QUÉ HACER: Escribe sin ningún cambio las líneas de las entradas que van desde la línea que contiene "family: Laetiporaceae" hasta el final de las entradas, con ambos extremos incluidos.

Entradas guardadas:
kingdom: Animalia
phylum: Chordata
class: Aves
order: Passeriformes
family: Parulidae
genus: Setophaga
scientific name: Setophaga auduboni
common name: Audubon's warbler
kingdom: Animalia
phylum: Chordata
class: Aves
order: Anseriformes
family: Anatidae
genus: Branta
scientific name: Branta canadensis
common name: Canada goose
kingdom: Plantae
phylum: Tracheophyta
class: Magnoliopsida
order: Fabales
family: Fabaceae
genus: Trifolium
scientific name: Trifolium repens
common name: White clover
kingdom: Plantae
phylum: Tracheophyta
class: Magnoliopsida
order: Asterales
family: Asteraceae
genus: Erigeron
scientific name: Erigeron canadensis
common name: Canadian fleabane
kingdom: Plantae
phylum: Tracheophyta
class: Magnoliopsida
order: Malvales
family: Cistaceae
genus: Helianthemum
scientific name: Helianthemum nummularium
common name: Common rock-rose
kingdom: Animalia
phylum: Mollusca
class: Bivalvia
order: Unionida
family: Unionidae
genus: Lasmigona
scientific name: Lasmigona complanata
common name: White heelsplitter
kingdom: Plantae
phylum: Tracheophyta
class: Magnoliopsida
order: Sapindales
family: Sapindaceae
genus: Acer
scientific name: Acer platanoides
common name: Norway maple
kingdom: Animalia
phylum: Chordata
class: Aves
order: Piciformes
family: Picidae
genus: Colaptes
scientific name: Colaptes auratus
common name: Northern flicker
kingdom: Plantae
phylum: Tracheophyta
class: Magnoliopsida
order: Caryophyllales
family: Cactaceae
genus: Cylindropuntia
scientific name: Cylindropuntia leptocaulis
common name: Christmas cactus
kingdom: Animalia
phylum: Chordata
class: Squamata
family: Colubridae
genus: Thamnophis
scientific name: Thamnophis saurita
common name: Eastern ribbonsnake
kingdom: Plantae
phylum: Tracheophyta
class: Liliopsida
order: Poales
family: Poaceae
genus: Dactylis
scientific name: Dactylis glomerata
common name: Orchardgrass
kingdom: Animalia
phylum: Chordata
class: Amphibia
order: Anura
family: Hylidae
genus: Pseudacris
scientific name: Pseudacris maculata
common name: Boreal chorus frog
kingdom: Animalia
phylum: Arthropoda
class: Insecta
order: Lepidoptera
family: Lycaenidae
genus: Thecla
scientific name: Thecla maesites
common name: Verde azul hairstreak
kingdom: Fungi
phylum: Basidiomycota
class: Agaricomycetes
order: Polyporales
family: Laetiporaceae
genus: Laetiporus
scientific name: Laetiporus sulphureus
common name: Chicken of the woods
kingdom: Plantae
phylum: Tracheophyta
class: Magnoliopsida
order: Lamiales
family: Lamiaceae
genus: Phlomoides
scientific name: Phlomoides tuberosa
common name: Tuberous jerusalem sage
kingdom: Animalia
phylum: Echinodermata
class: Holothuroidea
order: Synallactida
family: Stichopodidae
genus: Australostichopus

RESPUESTA AL PROBLEMA:
family: Laetiporaceae
genus: Laetiporus
scientific name: Laetiporus sulphureus
common name: Chicken of the woods
kingdom: Plantae
phylum: Tracheophyta
class: Magnoliopsida
order: Lamiales
family: Lamiaceae
genus: Phlomoides
scientific name: Phlomoides tuberosa
common name: Tuberous jerusalem sage
kingdom: Animalia
phylum: Echinodermata
class: Holothuroidea
order: Synallactida
family: Stichopodidae
genus: Australostichopus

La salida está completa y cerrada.